Reread the paragraph in Bush's speech one more time for other examples. Us: good; freers from oppression; eternally right. Them: evil; murderers of the innocent; wrong everytime, everywhere. There can be no compromise between us and them. We must speak justice and truth. We must not hesitate to act in defense of the good. We must advance the cause of peace.

Farewell.

3 comments:

A Faithful Reader said...

Matthew 7:5 in Christian Scriptures says it all. "first take the plank out of your own eye, and then you will see clearly to remove the speck (of sawdust) from the other person's eye." We need to take the torture and inhumanity out of our policy, return to the moral high ground and then we will have a clearer view how to evaluate our position in the world.

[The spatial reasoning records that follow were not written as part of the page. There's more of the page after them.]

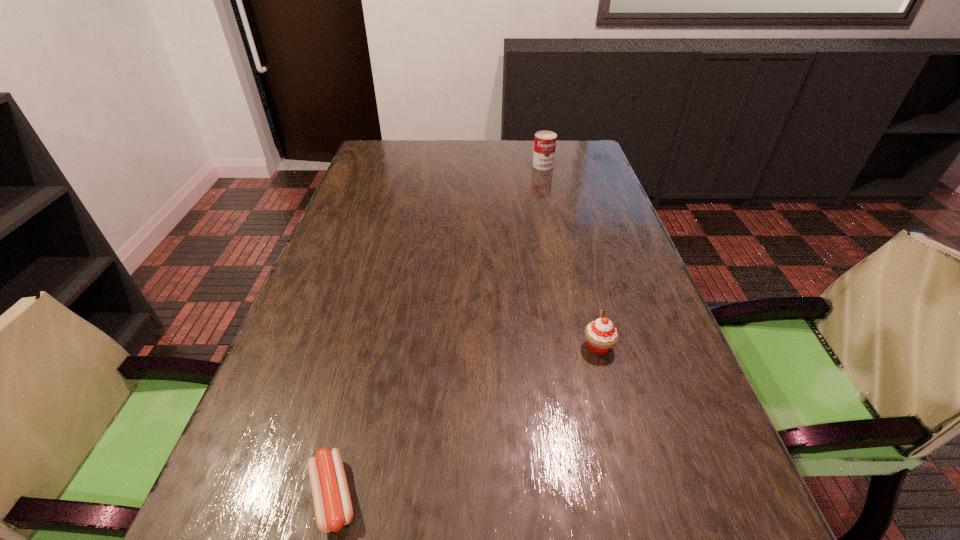
You are a GUI agent. You are given a task and a screenshot of the screen. Output one action in this format:
    pyautogui.click(x=<x>, y=<y>)
    Task: Click on the empty space between the nearest object and the cupcake
    This screenshot has height=540, width=960.
    Given the screenshot: What is the action you would take?
    pyautogui.click(x=466, y=421)

Where is `free area in between the nearest object and the tallest object`? Image resolution: width=960 pixels, height=540 pixels. free area in between the nearest object and the tallest object is located at coordinates (438, 330).

Image resolution: width=960 pixels, height=540 pixels. What are the coordinates of `vacant area that lies between the shortest object and the second shortest object` in the screenshot? It's located at (466, 421).

Where is `empty space that is in between the nearest object and the farthest object`? This screenshot has height=540, width=960. empty space that is in between the nearest object and the farthest object is located at coordinates (438, 330).

Where is `vacant space that's between the nearest object and the farthest object`? The image size is (960, 540). vacant space that's between the nearest object and the farthest object is located at coordinates (438, 330).

Image resolution: width=960 pixels, height=540 pixels. What are the coordinates of `free spot between the cupcake and the shortest object` in the screenshot? It's located at (466, 421).

Locate an element on the screen. This screenshot has width=960, height=540. vacant area that lies between the tallest object and the second tallest object is located at coordinates (570, 256).

Point out which object is positioned as the second nearest to the leftmost object. Please provide its 2D coordinates. Your answer should be formatted as a tuple, i.e. [(x, y)], where the tuple contains the x and y coordinates of a point satisfying the conditions above.

[(545, 141)]

Locate which object is the closest to the farthest object. Please provide its 2D coordinates. Your answer should be formatted as a tuple, i.e. [(x, y)], where the tuple contains the x and y coordinates of a point satisfying the conditions above.

[(601, 335)]

The width and height of the screenshot is (960, 540). In order to click on vacant point that satisfies the following two spatial constraints: 1. on the front label of the cupcake; 2. on the right side of the tallest object in this screenshot , I will do `click(585, 346)`.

Good article and inspiring thoughts as usual Drew

Lloyd said...

Think also of the Manichean heresy -- the notion that evil is a force of its own and not merely the absence of good, the belief that there is a God of Darkness who will always be striving with the God of Light, and who will not be eliminated.

Drew said...

Lloyd, yes and no. To your point, Manichaeism posits a cosmic struggle between two metaphysical realities - light/dark, immaterial/material, soul/body.

Christian Apocalypticism, however, actually predates Manichaeism (prophet Mani, 3rd century CE). So, Christian orthodoxy, while still in its formative stages, already had a strong apocalyptic thread not influenced by Manichaeism. Also, Manichaeism fizzled very quickly and had no lasting effects on Christianity. Finally, and most importantly, Bush doesn't believe in a God of Light nor a God of Darkness. So Manichaeism does not inform his understanding of the world.

We overuse and lose the underlying theological connotations when we constantly use the word Manichean to denote any dualistic worldview. Take for example this FireDogLake post on the same subject coincidentally. Ironically, as the post rebukes Bush for his intellectual laziness, the use of the term Manichean is intellectually lazy.